The interesting bit is that these short-lived Docker containers are alive for less time than it takes to boot up a VM image on top of a server virtualization hypervisor.
The new tighter integration between New Relic and AWS CloudWatch is important in a number of different ways, not the least of which is that as far as CloudWatch is concerned, an EC2 instance is a black box that it is not allowed to peer into. So customers who want to do infrastructure and application management need a tool like New Relic even if they use CloudWatch.
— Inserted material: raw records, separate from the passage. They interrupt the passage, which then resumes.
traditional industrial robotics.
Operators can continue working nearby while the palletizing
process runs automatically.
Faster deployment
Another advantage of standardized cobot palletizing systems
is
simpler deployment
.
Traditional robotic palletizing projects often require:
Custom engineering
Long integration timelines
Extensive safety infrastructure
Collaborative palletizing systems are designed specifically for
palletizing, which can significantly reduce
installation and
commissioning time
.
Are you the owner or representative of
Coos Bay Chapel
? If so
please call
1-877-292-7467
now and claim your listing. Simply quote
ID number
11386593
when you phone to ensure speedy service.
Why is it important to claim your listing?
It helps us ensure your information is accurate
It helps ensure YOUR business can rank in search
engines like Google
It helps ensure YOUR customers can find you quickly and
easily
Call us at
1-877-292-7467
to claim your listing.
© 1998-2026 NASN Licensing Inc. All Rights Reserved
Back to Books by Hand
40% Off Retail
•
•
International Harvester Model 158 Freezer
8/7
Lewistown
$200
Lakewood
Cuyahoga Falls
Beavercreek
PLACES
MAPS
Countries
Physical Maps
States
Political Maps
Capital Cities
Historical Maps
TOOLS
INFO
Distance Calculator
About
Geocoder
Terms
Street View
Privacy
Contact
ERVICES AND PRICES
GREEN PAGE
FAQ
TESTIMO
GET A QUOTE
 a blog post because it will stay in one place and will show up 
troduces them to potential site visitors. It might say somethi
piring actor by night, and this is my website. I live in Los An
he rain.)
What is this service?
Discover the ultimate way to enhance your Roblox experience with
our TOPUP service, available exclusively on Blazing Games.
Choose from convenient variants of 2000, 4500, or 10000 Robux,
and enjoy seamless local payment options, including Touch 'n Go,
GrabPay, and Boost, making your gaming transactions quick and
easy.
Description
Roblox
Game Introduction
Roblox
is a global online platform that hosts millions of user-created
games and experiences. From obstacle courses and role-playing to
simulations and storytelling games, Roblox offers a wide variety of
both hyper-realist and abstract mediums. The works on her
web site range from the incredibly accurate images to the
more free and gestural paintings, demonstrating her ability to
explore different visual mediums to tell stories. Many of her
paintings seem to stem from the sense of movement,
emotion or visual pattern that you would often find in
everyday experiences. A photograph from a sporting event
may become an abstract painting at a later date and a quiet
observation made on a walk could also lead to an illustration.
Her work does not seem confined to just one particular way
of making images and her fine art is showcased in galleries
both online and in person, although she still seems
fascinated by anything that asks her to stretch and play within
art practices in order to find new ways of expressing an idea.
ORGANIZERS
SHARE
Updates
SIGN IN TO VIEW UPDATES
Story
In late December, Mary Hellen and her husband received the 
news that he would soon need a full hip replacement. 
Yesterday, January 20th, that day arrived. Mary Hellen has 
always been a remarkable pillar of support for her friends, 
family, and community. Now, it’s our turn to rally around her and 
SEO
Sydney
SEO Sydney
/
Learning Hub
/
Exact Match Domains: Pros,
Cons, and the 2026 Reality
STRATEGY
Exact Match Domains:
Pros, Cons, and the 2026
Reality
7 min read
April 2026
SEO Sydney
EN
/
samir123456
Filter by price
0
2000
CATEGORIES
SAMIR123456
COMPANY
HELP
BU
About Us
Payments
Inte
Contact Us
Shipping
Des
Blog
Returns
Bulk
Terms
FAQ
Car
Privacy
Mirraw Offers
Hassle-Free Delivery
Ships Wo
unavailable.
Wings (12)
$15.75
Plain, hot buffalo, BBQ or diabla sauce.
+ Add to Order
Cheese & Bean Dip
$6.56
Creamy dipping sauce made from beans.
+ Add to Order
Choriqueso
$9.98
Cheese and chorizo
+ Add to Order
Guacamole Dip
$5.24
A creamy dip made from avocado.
The New Relic service integrates with the identity and access management front end of AWS and allows for EC2 and other services to have their data imported in a matter of minutes. The service can see which EC2 instances have New Relic agents on them and are being monitored and which ones are not, and importantly, the tool gets around the “gray server problem” as VMs or containers appear, do their work, and are deleted. With a traditional monitoring tool, these would look like crashed servers and would clutter up the management screen; not a big deal when you have a few dozen servers, but a very big deal when you are monitoring a few hundred or thousand instances on a cloud. New Relic APM can take the AWS metadata and make it sortable by any key in the CloudWatch metadata, from Amazon Machine Image (AMI) type to datacenter and region data as well as custom metrics such as development, test, or production VMs. The New Relic tool also can take in telemetry from agents on iOS and Android client devices, which gives admins a view of the entire application, from cloud infrastructure, to back-end software, to client software. This span is necessary to do performance monitoring and troubleshooting properly, says Sargent.
New Relic, being a public company, is careful about making forward looking statements or disclosing its roadmaps, and Sargent would not comment on whether it would be offering similar tight integration with the management tools for Microsoft Azure, Google Compute Engine, Rackspace Hosting Cloud, IBM SoftLayer, or other large public clouds. But it stands to reason that it will, particularly since many companies want to go hybrid not just between their on premises datacenters and a public cloud, but across different public clouds.
The AWS integration for New Relic APM is in private beta now, and after a select number of customers get to kick the tires for a bit will be released in a public beta for a larger set of users. The general availability for these new features has not been divulged as yet.